**TEXTO DO EXERCÍCIO:**
É de bico ou de dedão?

Por André Simões Louro
Foto: Fifa.com

Até na semifinal de Copa do Mundo já teve gol de bico. Ou de dedão?

De bico ou de dedão ? 

Não importa. O mundo do futebol, na maioria dos casos torce o nariz e chama de grosso quem chuta de bico, principalmente os comentaristas e corneteiros craques de carpete da sala da vovó. 

O jogador, no entanto, sabe da importância e da dificuldade de saber utilizar esse recurso, mormente o salonista. Aliás, esse recurso, nos anos 90, passa a ser enxergado com outros olhos por ser muito utilizado por Romário, via de regra, dentro da área para deslocar o goleiro. O Baixinho fez muitos gols e deixou muito goleiro e muito zagueiro sem pai nem mãe. Era cada agulhada... 

Nos anos 70 e 80, Serginho Chulapa surpreendia com seus chutes de dedão e, por vezes, de fora da área. Era um braço na cara do zagueiro da marcação e mandava a sapatada. 

Em meus tempos de aspirante a jogador, vi muitos utilizarem tal recurso com grande precisão, mas não vi ninguém chutar de bico com tamanha precisão, qualidade e elegância como fazia o Bigão. O cidadão era daqueles canhotos habilidosos dos quais nenhum time de futebol pode se dar ao luxo de não ter no elenco. Jogávamos no Beira Mar de São Vicente. Em verdade, tanto o Bigão como meu irmão Neto, jogavam na categoria de cima porque dois e três anos mais velhos, respectivamente. De maneira que jogar com eles somente nos treinos, mas esse camarada tinha um chute certeiro de bico que ficava difícil de entender como conseguia bater na bola desse jeito. Às vezes, sem ângulo. Outras vezes, em situações às quais qualquer outro bateria de peito de pé, de chapa ou de qualquer outra forma, menos de bico, mas ele mandava seus pombos-sem-asa das mais variadas formas e quase todas, inimagináveis.

**REGISTROS FORNECIDOS:**
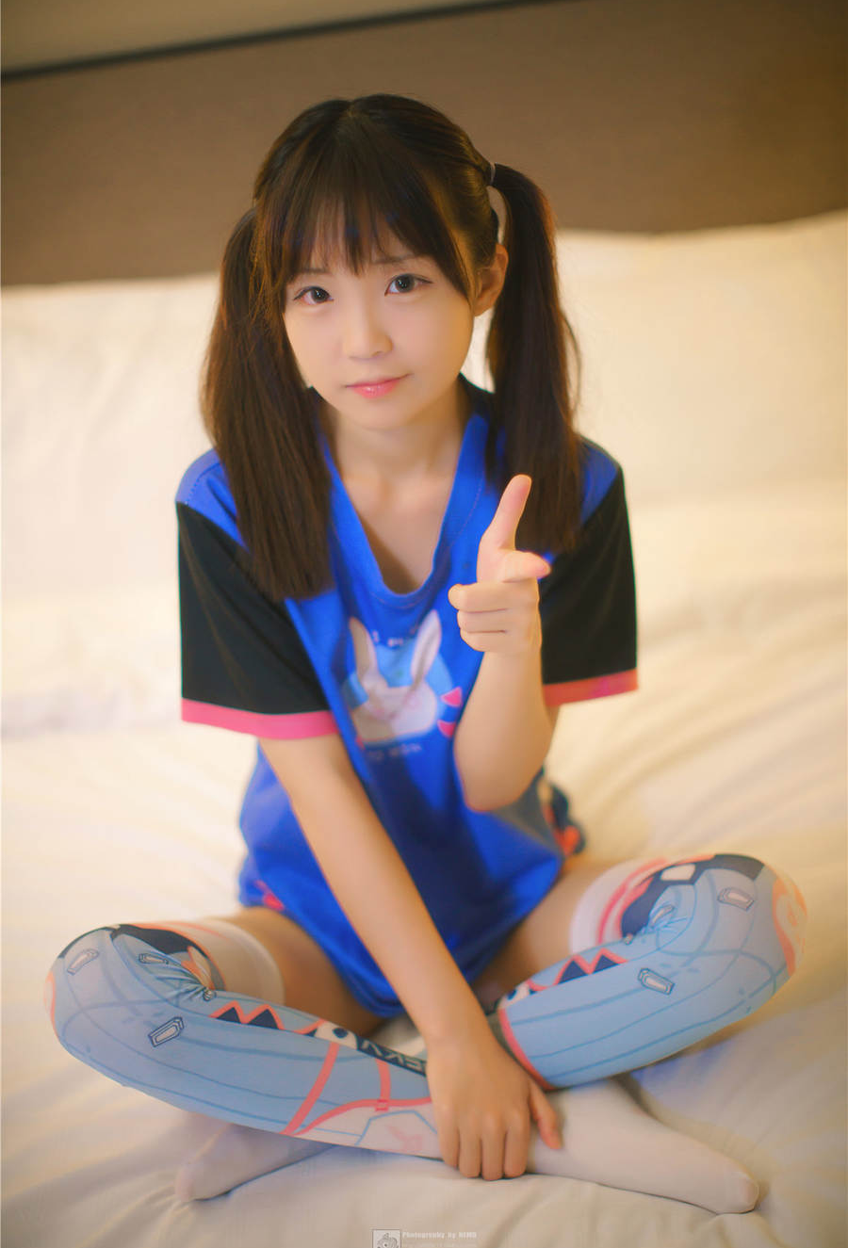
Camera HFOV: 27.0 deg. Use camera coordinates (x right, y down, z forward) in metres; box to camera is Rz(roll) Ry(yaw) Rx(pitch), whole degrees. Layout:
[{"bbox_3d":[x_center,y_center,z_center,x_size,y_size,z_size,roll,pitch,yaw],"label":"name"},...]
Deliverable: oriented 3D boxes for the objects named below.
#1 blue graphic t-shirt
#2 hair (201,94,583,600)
[{"bbox_3d":[-0.006,0.058,1.462,0.380,0.506,0.270,-6,16,-3],"label":"blue graphic t-shirt"},{"bbox_3d":[-0.022,-0.220,1.361,0.271,0.363,0.225,-2,16,11],"label":"hair"}]

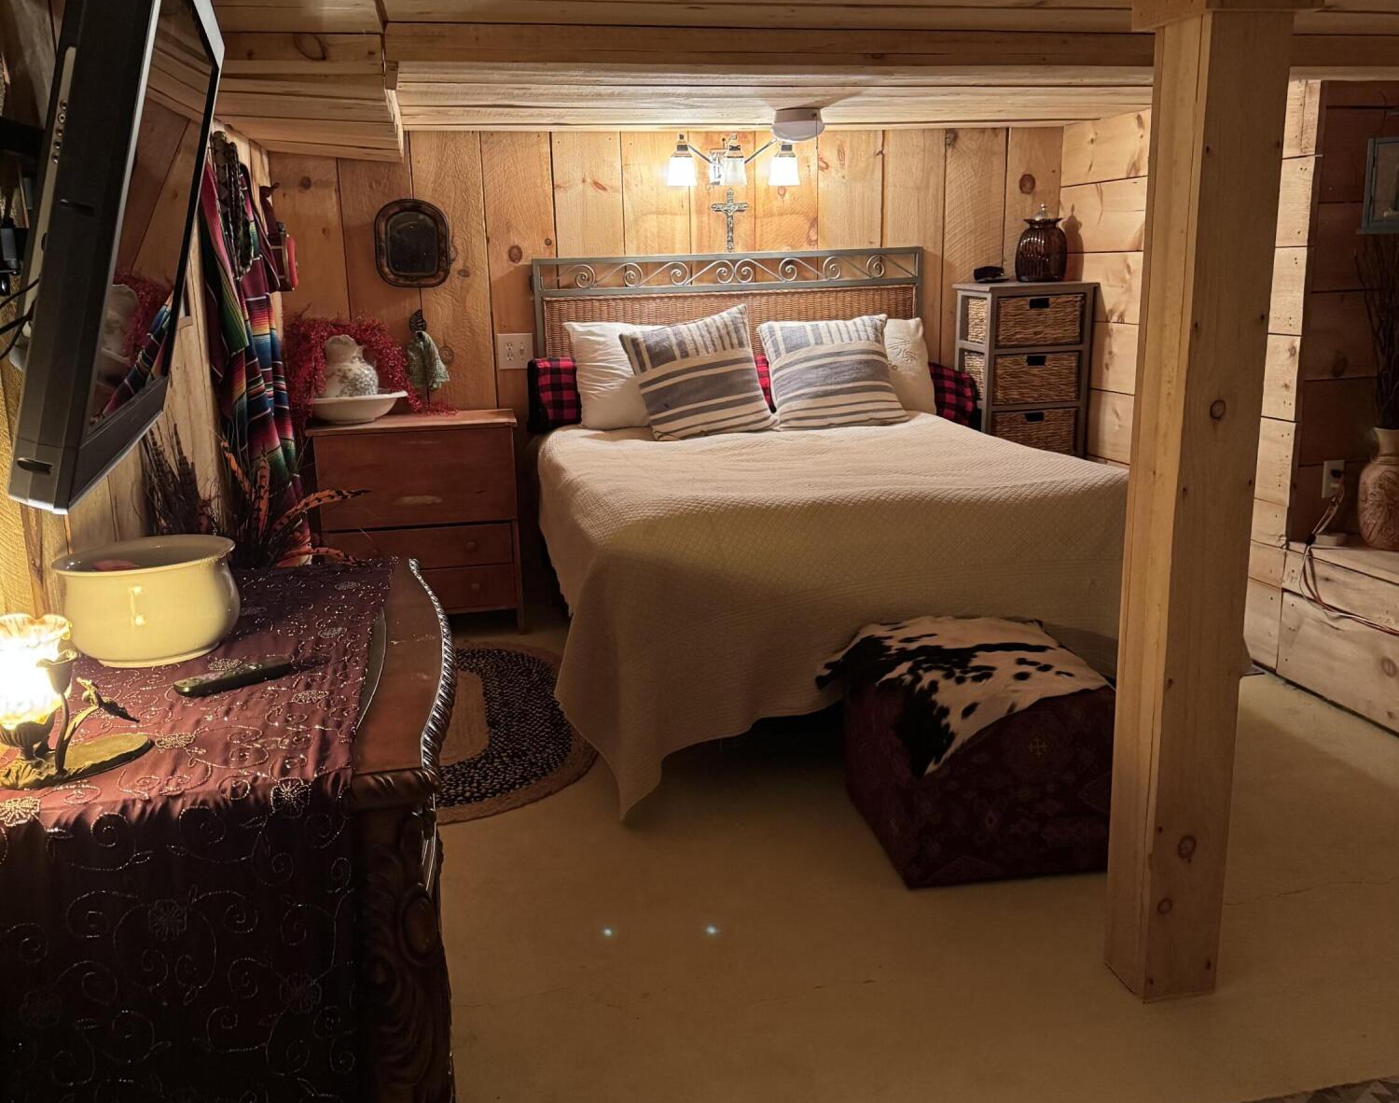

**TAREFA 1:** Liste todos os jogadores de futebol citados pelo nome no texto sobre o chute de bico.
**TAREFA 2:** No texto sobre o chute de bico, reescreva em forma de lista o parágrafo que começa com "O jogador, no entanto", mantendo os fatos principais.
**TAREFA 3:** Escreva a continuação do texto sobre o chute de bico, começando logo após a última frase.

**RESPOSTA ESPERADA 1:**
Romário (o Baixinho)
Serginho Chulapa
Bigão
Neto

**RESPOSTA ESPERADA 2:**
- O jogador conhece a importância e a dificuldade de usar o chute de bico, sobretudo o salonista.
- Nos anos 90, esse recurso passou a ser visto de outra forma por ser muito usado por Romário.
- Romário o usava, em geral, dentro da área para deslocar o goleiro.
- Com ele, o Baixinho fez muitos gols e deixou muitos goleiros e zagueiros desnorteados.

**RESPOSTA ESPERADA 3:**
São coisas e situações que lembramos quando encontramos alguém da época, mas dessa vez lembrei por conta do falecimento do Velho Locatelli, o “Loca”, pai de meu amigo Fabricio, “Loca”, quem do pai não herdou somente o apelido, mas o tamanho e o grande coração, de modo que tão logo soube da má notícia, liguei para meu pai repassando o triste acontecimento e suas palavras primeiras foram: “O Loca foi um dos maiores cabeceadores com quem joguei e quem melhor chutava de bico. Aliás, chutava de todo jeito, mas tinha um chute de bico que era uma pancada. Pergunta ao Maneco Tavares que ele te fala”.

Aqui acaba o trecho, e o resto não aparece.